If the caller was being truthful, there’s still hope that Nyleen is alive. If you think you may have information about the whereabouts of Nyleen Kay Marshall, please call the Jefferson County Sheriff’s Department at 406.225.4075.
9. Melissa Diane McGuinn of Trenton, New Jersey
Why Melissa’s parents left their 7 month old daughter in the care of Wanda Faye Reed (also known as Wanda Ashley), a woman with the mental capabilities of a four-year-old, will never be understood.
On March 6, 1988, Reed told police that she was taking a stroll with the infant in Trenton, New Jersey, when a black man suddenly snatched the baby and ran. Upon further questioning, however, Reed told investigators that she had accidentally or deliberately (they were never quite sure) thrown the baby into the Delaware River. Despite extensive efforts of police to find the baby, including a search of the river, Melissa was never found.

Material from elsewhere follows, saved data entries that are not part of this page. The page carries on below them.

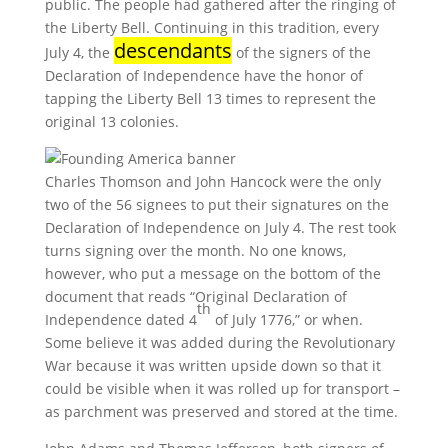
public. The people had gathered after the ringing of
the Liberty Bell. Continuing in this tradition, every
descendants
July 4, the
of the signers of the
Declaration of Independence have the honor of
tapping the Liberty Bell 13 times to represent the
original 13 colonies.
Charles Thomson and John Hancock were the only
two of the 56 signees to put their signatures on the
Declaration of Independence on July 4. The rest took
turns signing over the month. No one knows,
however, who put a message on the bottom of the
document that reads “Original Declaration of
th
Independence dated 4
of July 1776,” or when.
Some believe it was added during the Revolutionary
War because it was written upside down so that it
could be visible when it was rolled up for transport –
as parchment was preserved and stored at the time.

The mentally disabled Reed was charged with the kidnapping of Melissa, but was found incompetent to stand trial and admitted to a facility for the mentally challenged.
Although there is no evidence to confirm it, police say it isn’t beyond the scope of possibility that Reed sold the baby to a couple wanting a child.
Police say Melissa’s family has moved from the Trenton area and they have since lost touch, but wouldn’t it be fantastic if we could begin a search for this now 24-year-old woman’s family because she’d been found?!
If you have any information on the case of Melissa Diane McGuinn, please contact the Trenton Police Department at 609.989.4144.
10. Kamiyah Mobley of Jacksonville, Florida
At 7:00 a.m. on July 10, 1998, fifteen-year-old Shanara Mobley gave birth to a beautiful eight pound, 19 inch baby girl. Her father was in jail at the time of her birth for statutory rape as he was nineteen and Shanara was too young for sexual consent.
Nurses in the birthing unit of the University Medical Center of Jacksonville, Florida, reported numerous questions being asked about Kamiyah by a black lady wearing a mushroom wig. When it was inquired about, the woman claimed to be a family member of the Mobley family.
At 3:00 p.m. that afternoon, some 14 hours after Kamiyah’s birth, the lady enter Mom’s room, dressed in a nursing smock, and told her there was problem with Kamiyah’s temperature and she needed to take her to the nursery. The woman nor baby were ever seen again.
One of the most frustrating aspects of the investigation was the refusal by both parents’ families to assist in the search for Kamiyah, with the exception of a couple of media interviews with paternal grandmother Velma Aiken. Both parents also refuse to allow age progression photos to be done of their daughter to assist in this still active case.
Mom Shanara received a $1.5 million dollar settlement from University Medical Center. She purchased a home, then lost it to foreclosure. She claims that she gave away much of the funds to friends and family. She has had three more children since Kamiyah.
Investigators feel confident that Kamiyah was abducted by a woman desperately wanting a child and has probably spent the last 13 years being well taken care of. Regardless, kidnapping is a crime and police would love to solve this high-profile kidnapping, one of only six infant-from-hospital abductions in America that remains unsolved.